An exact reproduction of the records is required, with all pictures omitted.

[Photos with calibration data]
*-*-*
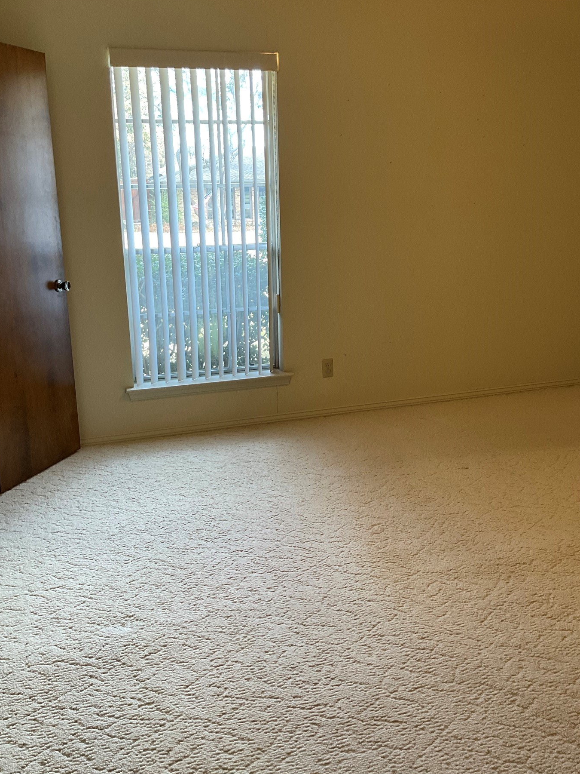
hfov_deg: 42.9
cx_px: 297
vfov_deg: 55.3
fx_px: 737
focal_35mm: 33
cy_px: 352
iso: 64
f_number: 1.8
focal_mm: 3
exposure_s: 1/60
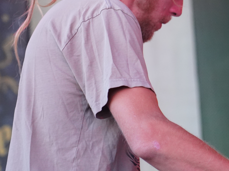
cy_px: 7
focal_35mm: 232
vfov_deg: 6.4
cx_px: 156
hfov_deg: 8.5
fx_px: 1535
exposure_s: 1/160
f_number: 4
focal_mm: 105
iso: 6400
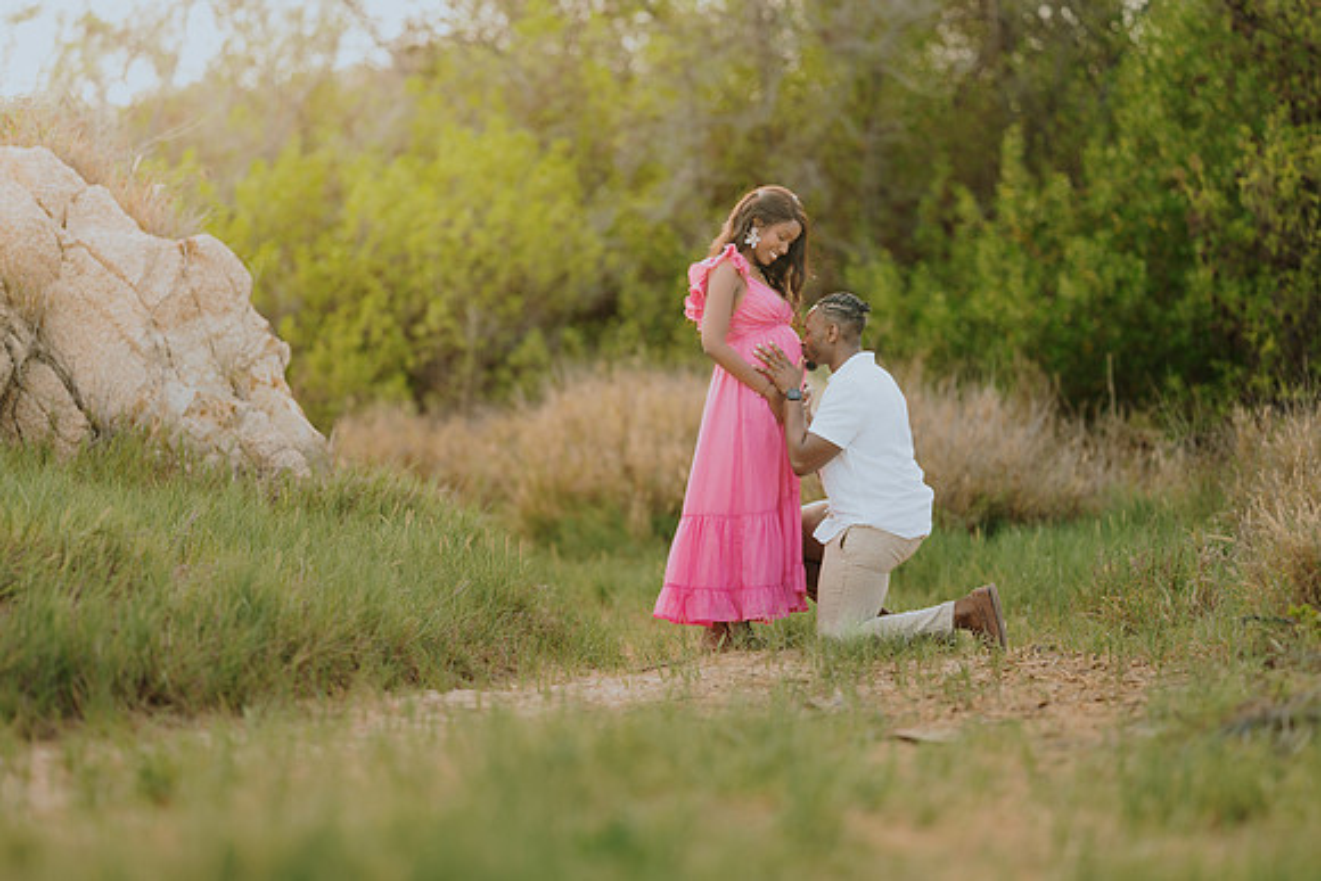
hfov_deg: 14.5
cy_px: 441
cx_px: 679
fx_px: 5206
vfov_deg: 9.7
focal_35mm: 142
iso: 50
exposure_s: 1/400
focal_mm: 135
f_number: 1.8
*-*-*
== SOLVED EXERCISE ==
hfov_deg: 42.9
cx_px: 297
vfov_deg: 55.3
fx_px: 737
focal_35mm: 33
cy_px: 352
iso: 64
f_number: 1.8
focal_mm: 3
exposure_s: 1/60
cy_px: 7
focal_35mm: 232
vfov_deg: 6.4
cx_px: 156
hfov_deg: 8.5
fx_px: 1535
exposure_s: 1/160
f_number: 4
focal_mm: 105
iso: 6400
hfov_deg: 14.5
cy_px: 441
cx_px: 679
fx_px: 5206
vfov_deg: 9.7
focal_35mm: 142
iso: 50
exposure_s: 1/400
focal_mm: 135
f_number: 1.8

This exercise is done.